• _PASSAGE TO READ_
Stony Brook University

MAT 123 Intro to Calculus

Fall 2003

* Index
* Course Description
* Teaching Staff, Office Hours
* Syllabus and Schedule
* Homework

Course Description

MAT 123 is a thorough preparation for the calculus sequences at Stony Brook University (MAT 125-127, MAT 131-132, and AMS 151-161). Its primary objective is strengthening students' grasp of the mathematical tools needed for calculus: functions, graphs, polynomials, exponentials, logarithms, trigonometry, and their applications. Towards the end of the course the first fundamental concepts of calculus (limits and derivatives) will be examined as part of a transition to the beginning of MAT 125, 131 or AMS 151.

The fundamental objects of study in mathematics are functions. The approach taken in MAT 123 is to present and analyze functions from several points of view: as symbolic formulas, as graphs, as numerical data, and as relationships between quantities arising in applications. Similarly, the concepts of calculus are studied from these vantage points. All of these approaches to understanding are essential.

Prerequisites: Students in MAT 123 must have received a score of 3 or better on the Mathematics Placement Examination (MPE) administered by the Department of Mathematics to all incoming freshmen. If you received a lower MPE score, take courses such as MAP 101 and MAP 103 to improve your performance on the MPE. (For more information, refer to the webpage First Year Mathematics at Stony Brook. - not yet updated for Fall 2003!)

• _TASK ITEM A_
Copy everything from "MAT 123 is a" down to "or AMS 151." in the course page word for word.

• _PROVIDED DATA_
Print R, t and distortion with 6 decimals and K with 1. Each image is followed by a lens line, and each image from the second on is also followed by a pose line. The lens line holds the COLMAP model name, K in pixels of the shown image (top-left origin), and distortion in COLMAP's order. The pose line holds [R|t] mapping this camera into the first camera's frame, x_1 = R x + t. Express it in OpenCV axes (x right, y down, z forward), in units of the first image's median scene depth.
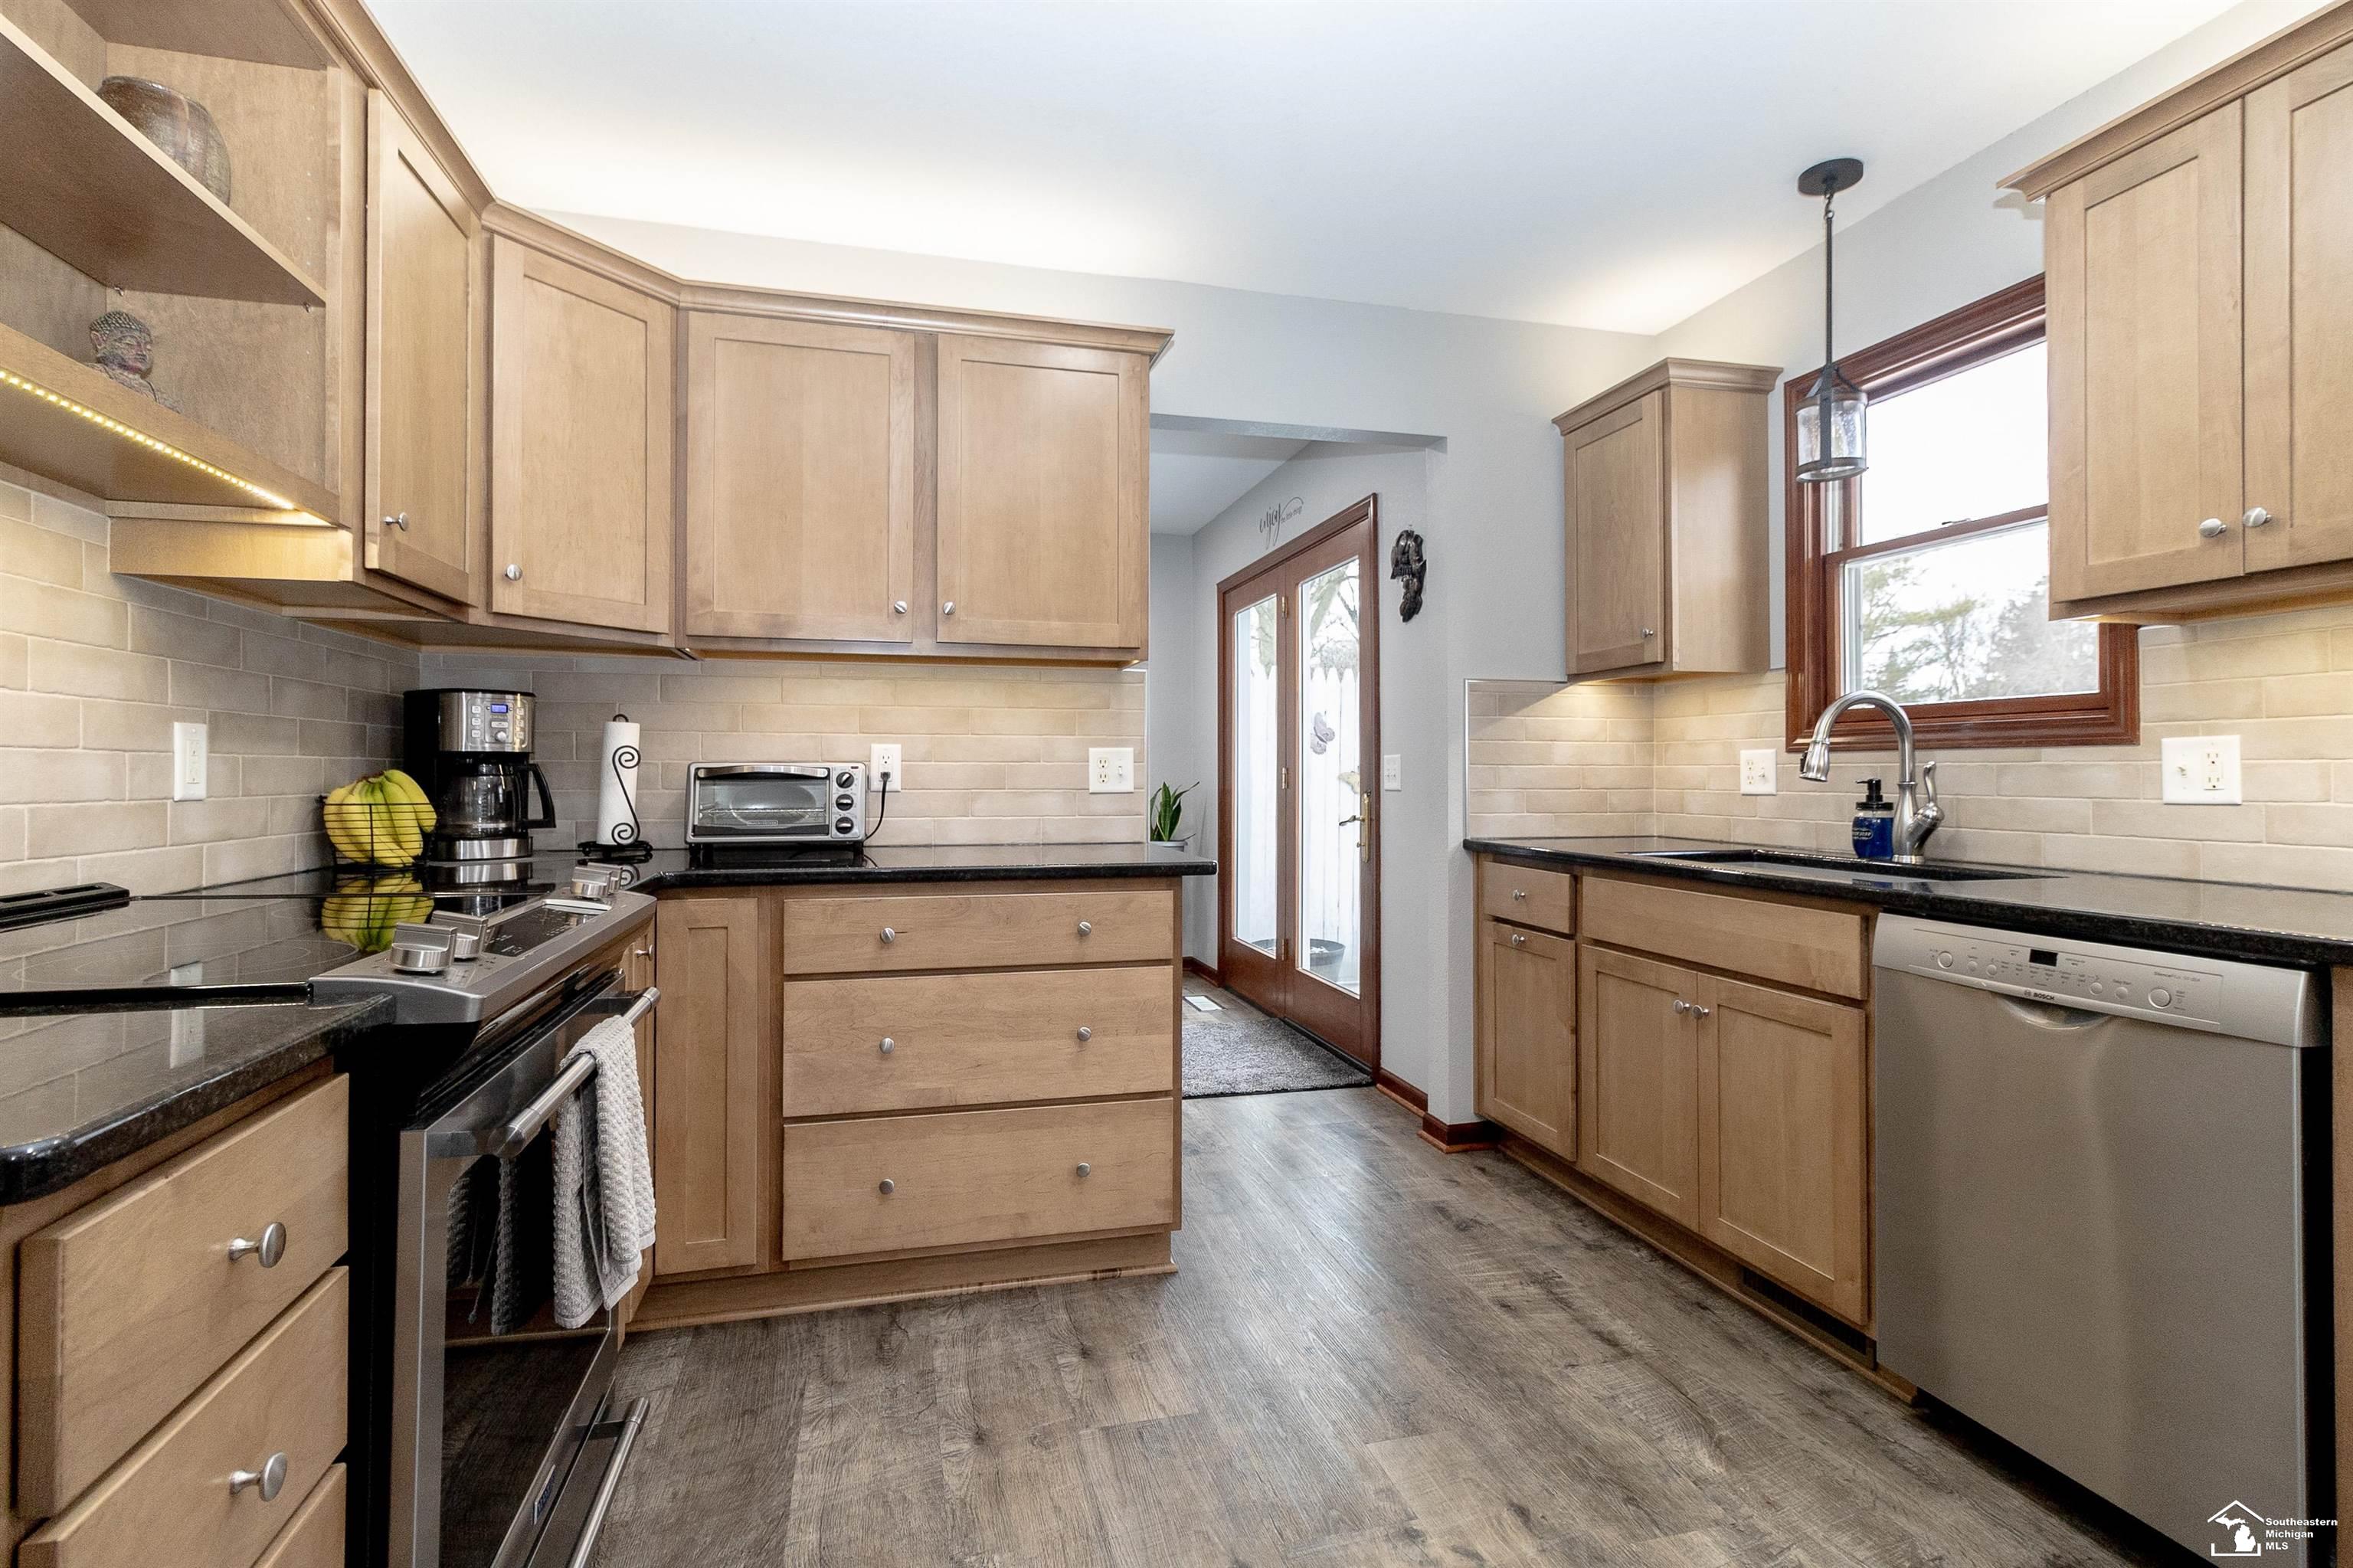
lens RADIAL K [[1081.0, 0, 1171.6], [0, 1081.0, 771.2], [0, 0, 1]] dist [0.000186, 0.000130]
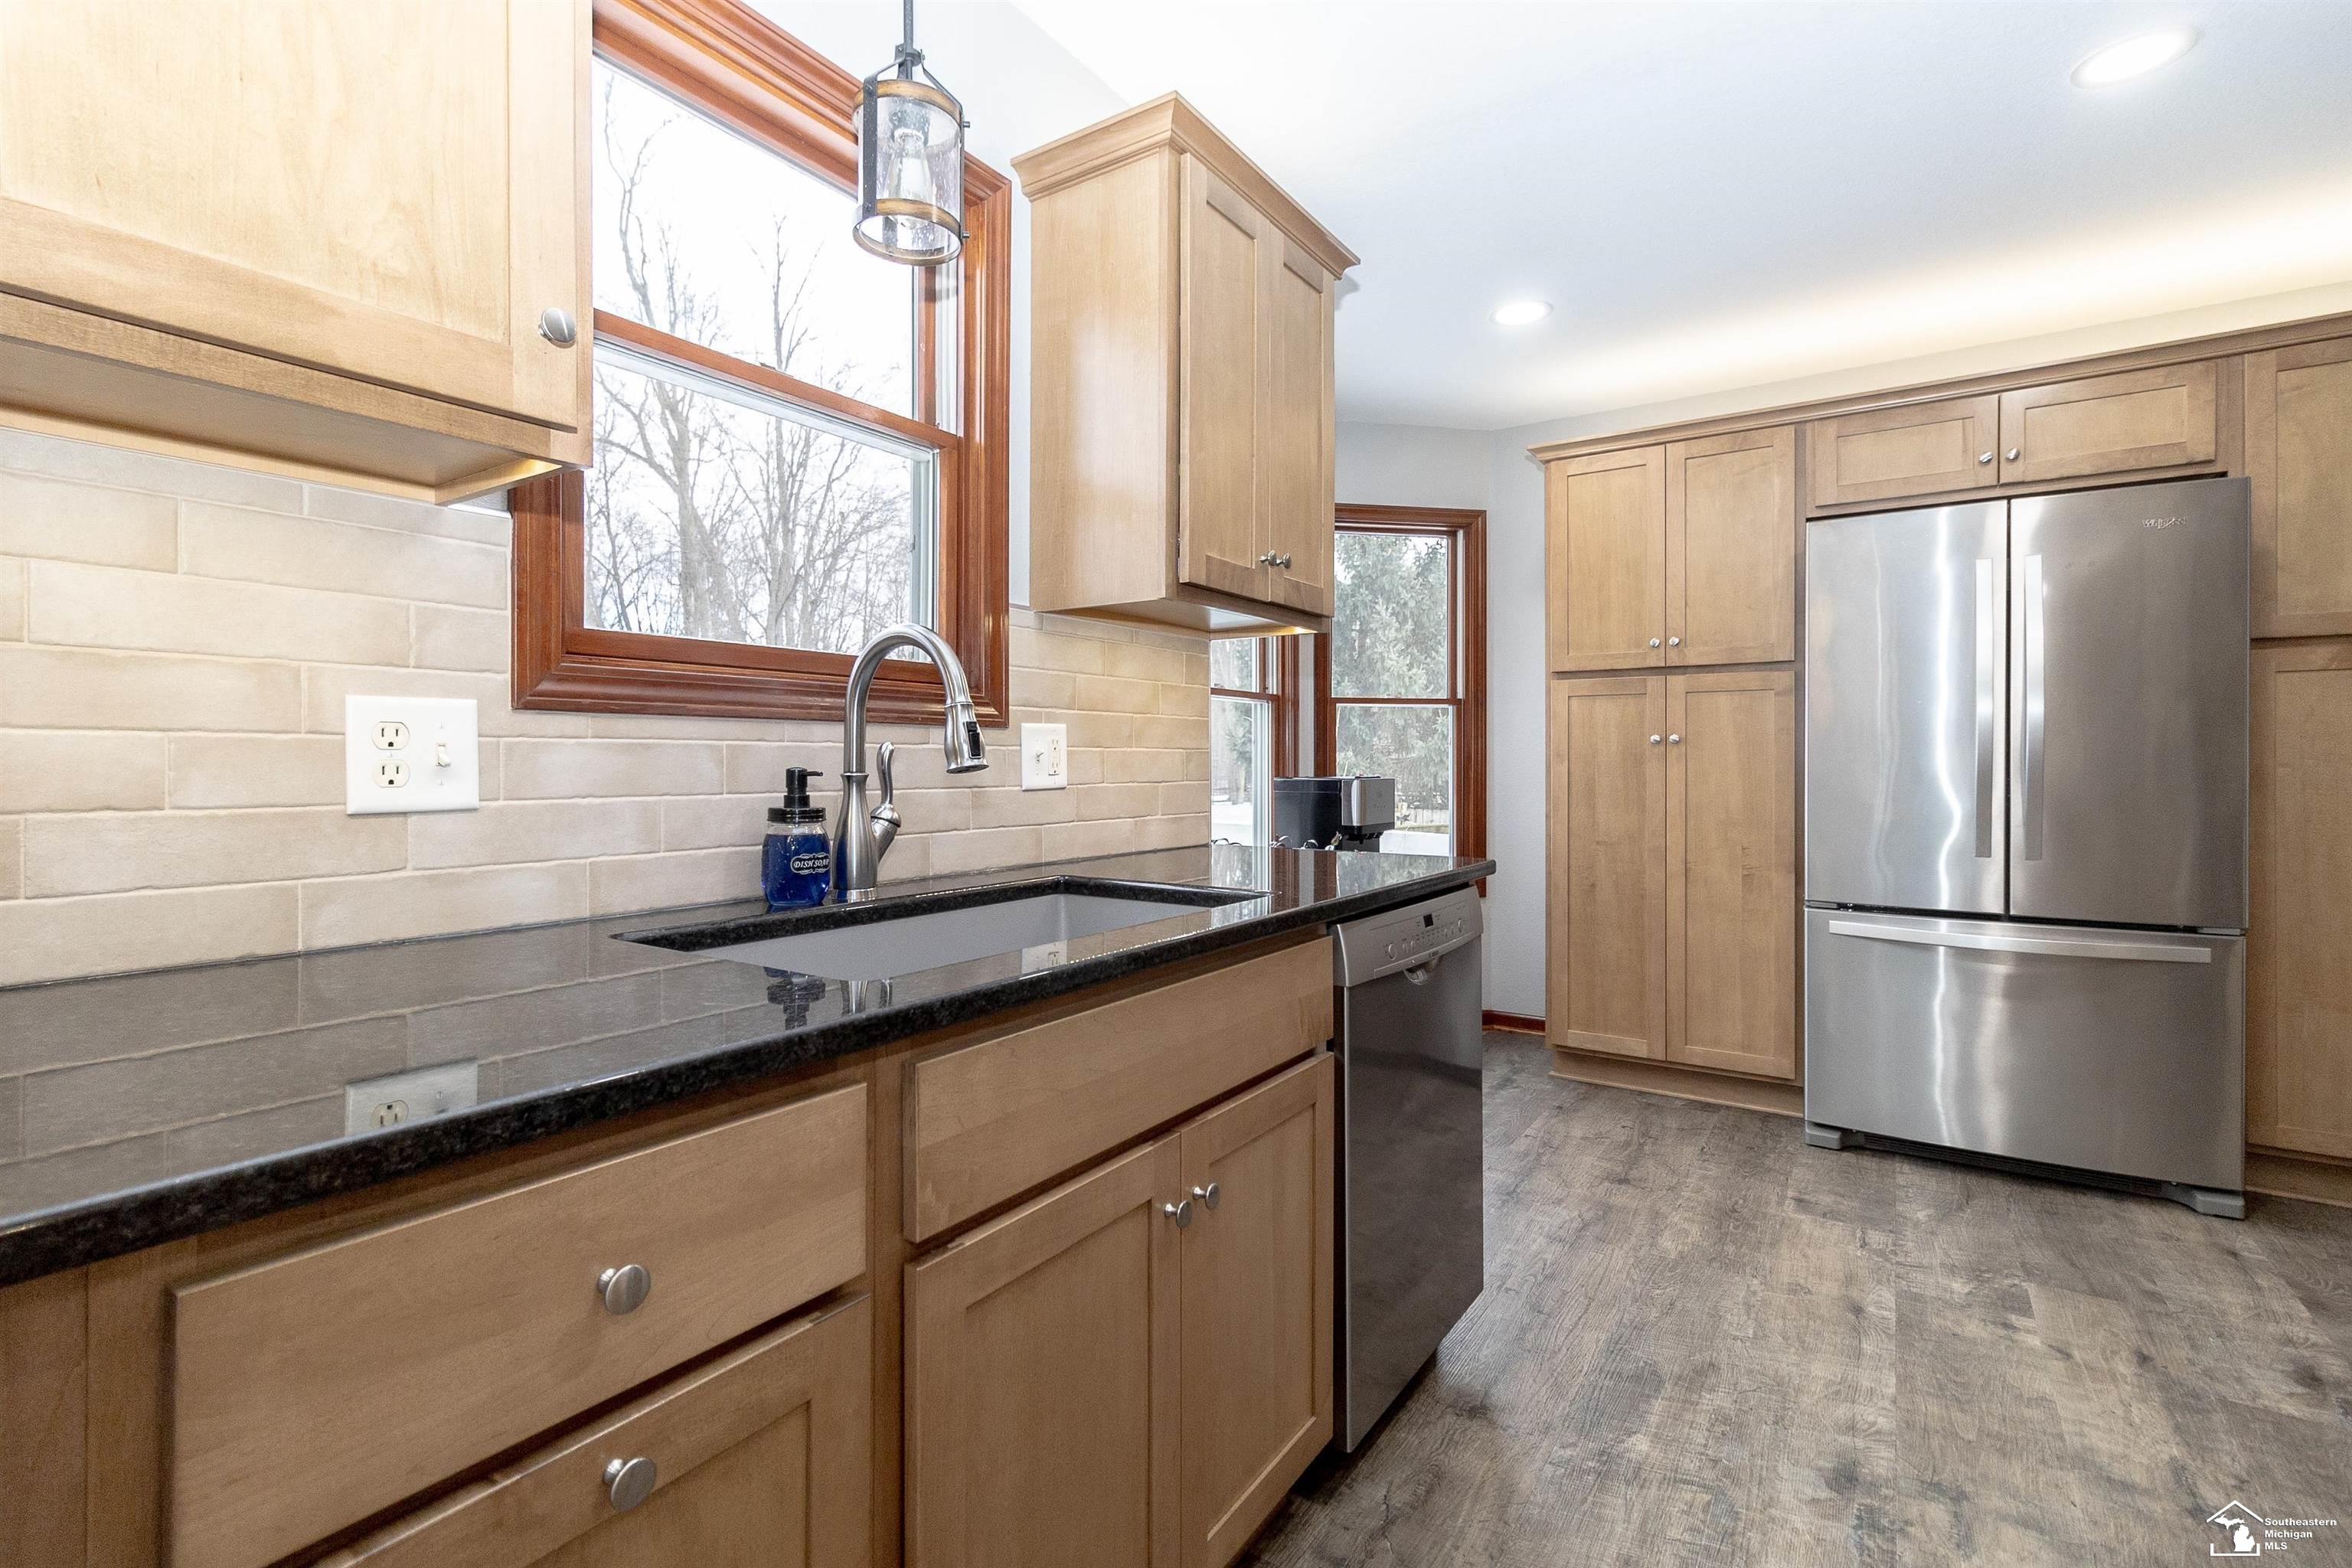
lens RADIAL K [[1080.5, 0, 1176.4], [0, 1080.5, 769.5], [0, 0, 1]] dist [0.000186, 0.000130]
pose [[-0.658330, -0.002875, 0.752724, 0.080050], [-0.000310, 0.999994, 0.003548, 0.005987], [-0.752729, 0.002102, -0.658327, 1.234558]]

• _TASK ITEM B_
Repeat the rows above word for word, but drop the pictures.

• _ANSWER AREA A_
MAT 123 is a thorough preparation for the calculus sequences at Stony Brook University (MAT 125-127, MAT 131-132, and AMS 151-161). Its primary objective is strengthening students' grasp of the mathematical tools needed for calculus: functions, graphs, polynomials, exponentials, logarithms, trigonometry, and their applications. Towards the end of the course the first fundamental concepts of calculus (limits and derivatives) will be examined as part of a transition to the beginning of MAT 125, 131 or AMS 151.

• _ANSWER AREA B_
Print R, t and distortion with 6 decimals and K with 1. Each image is followed by a lens line, and each image from the second on is also followed by a pose line. The lens line holds the COLMAP model name, K in pixels of the shown image (top-left origin), and distortion in COLMAP's order. The pose line holds [R|t] mapping this camera into the first camera's frame, x_1 = R x + t. Express it in OpenCV axes (x right, y down, z forward), in units of the first image's median scene depth.
lens RADIAL K [[1081.0, 0, 1171.6], [0, 1081.0, 771.2], [0, 0, 1]] dist [0.000186, 0.000130]
lens RADIAL K [[1080.5, 0, 1176.4], [0, 1080.5, 769.5], [0, 0, 1]] dist [0.000186, 0.000130]
pose [[-0.658330, -0.002875, 0.752724, 0.080050], [-0.000310, 0.999994, 0.003548, 0.005987], [-0.752729, 0.002102, -0.658327, 1.234558]]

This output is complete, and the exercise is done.